A stunning collection of women’s fashions from the 1920s will be on display from Friday, Nov. 5 – Friday, April 8, as part of Venus & Diana: Fashioning the Jazz Age, presented by Drexel University’s
Robert and Penny Fox Historic Costume Collection (FHCC) of the
Antoinette Westphal College of Media Arts & Design
During this fascinating decade, designers, retailers and manufacturers offered a wide assortment of garments that reflected the rapid pace and shifting demands of modern life. The special exhibition will feature approximately 40 garments from influential designers such as Gabrielle “Coco” Chanel, Madeleine Vionnet, Paul Poiret, Jean Patou, and for the true connoisseurs, Callot Soeurs. These garments will be accompanied by a selection of related accessories, illustrations and photographs.
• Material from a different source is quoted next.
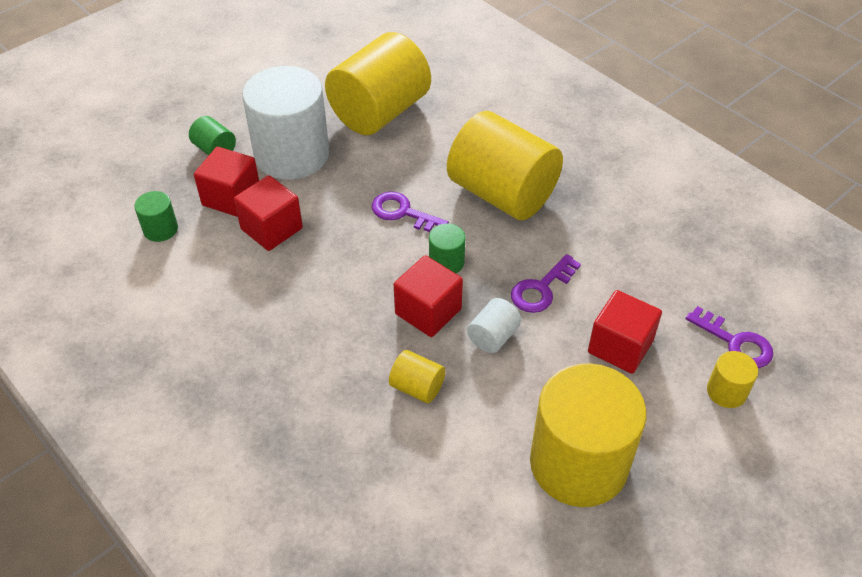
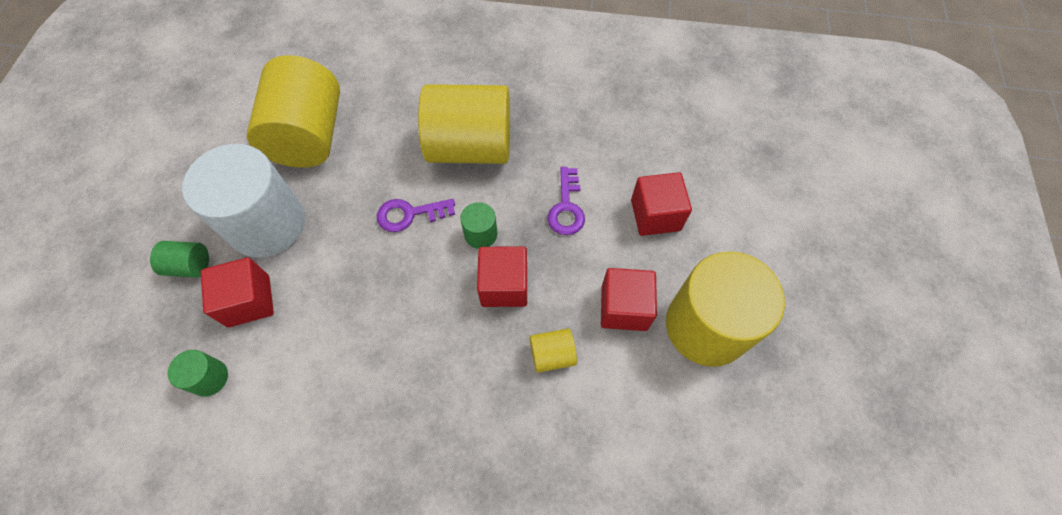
camera: 40 degrees left, 15 degrees up
(271, 229) = (313, 305): red cube -> red cube (624, 308)
(493, 336) = (567, 271): white cylinder -> none
(726, 391) = (744, 200): yellow cylinder -> none
(735, 343) = (719, 159): purple key -> none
“In 1924, Jean Patou launched a campaign to hire four American models for his Parisian couture house, and while he was careful to stress ‘the exquisite desirability of both the rounded French Venus and the slender American Diana,’ his search reflected a growing tension between the adherence to couture tradition and the adoption of styles based on active sportswear,” said Clare Sauro, director of the Fox Historic Costume Collection and assistant professor in Westphal College. “Patou recognized that youth was driving fashion trends and shrewdly capitalized on this market.”
Teal and green silk satin evening dress with polychrome embroidery. Callot Soeurs, France, circa 1924; gift of Alexander J. Cassatt
The younger generation's detached enthusiasm for all things modern was a collective manifestation of grief after the First World War (1914-1918) and the 1918 Influenza Pandemic (1918-1920). Determined to "burn the candle at both ends," young people embraced dancing, smoking, drinking, gambling and sports, in a flurry of exuberance dubbed the “Jazz Age.” This period saw the emergence of the flappers, a group of young women determined to live their lives as freely as their male counterparts. Although the flappers were controversial at the time, they remain a potent image of feminine beauty and freedom that resonates to this day.
“Venus and Diana: Fashioning the Jazz Age, will go beyond the flapper to present an in-depth view of women’s fashions during this revolutionary decade,” Sauro said.
Edward Molyneux Cloche. France/USA, circa 1928; FHCC
The FHCC, heralded as a “world-class collection of fashion and textiles” by The Wall Street Journal, has grown exponentially in the last decade. Drexel founder and philanthropist Anthony J. Drexel believed that the study of art and design was essential to a well-rounded education and specifically set aside significant funds for the purchase of art and artifacts.
The FHCC includes a custom-built 1,100 square-foot gallery space, designed by Atkin Olshin Schade, which hosts two exhibitions of historic dress annually. The FHCC also houses Drexel’s James G. Galanos Archive and the James G. Galanos study room, which accommodates students and researchers. The collection contains works by many of the most celebrated designers of the past, such as Gabrielle “Coco” Chanel, Christian Dior, Charles James and Elsa Schiaparelli.
The FHCC Gallery is open to the public Monday through Friday 9 a.m.– 3 p.m. in the URBN Center (3501 Market St.) while Drexel remains open. On Thursday, Nov. 4, more information about the exhibition will be available at www.venusanddiana.com.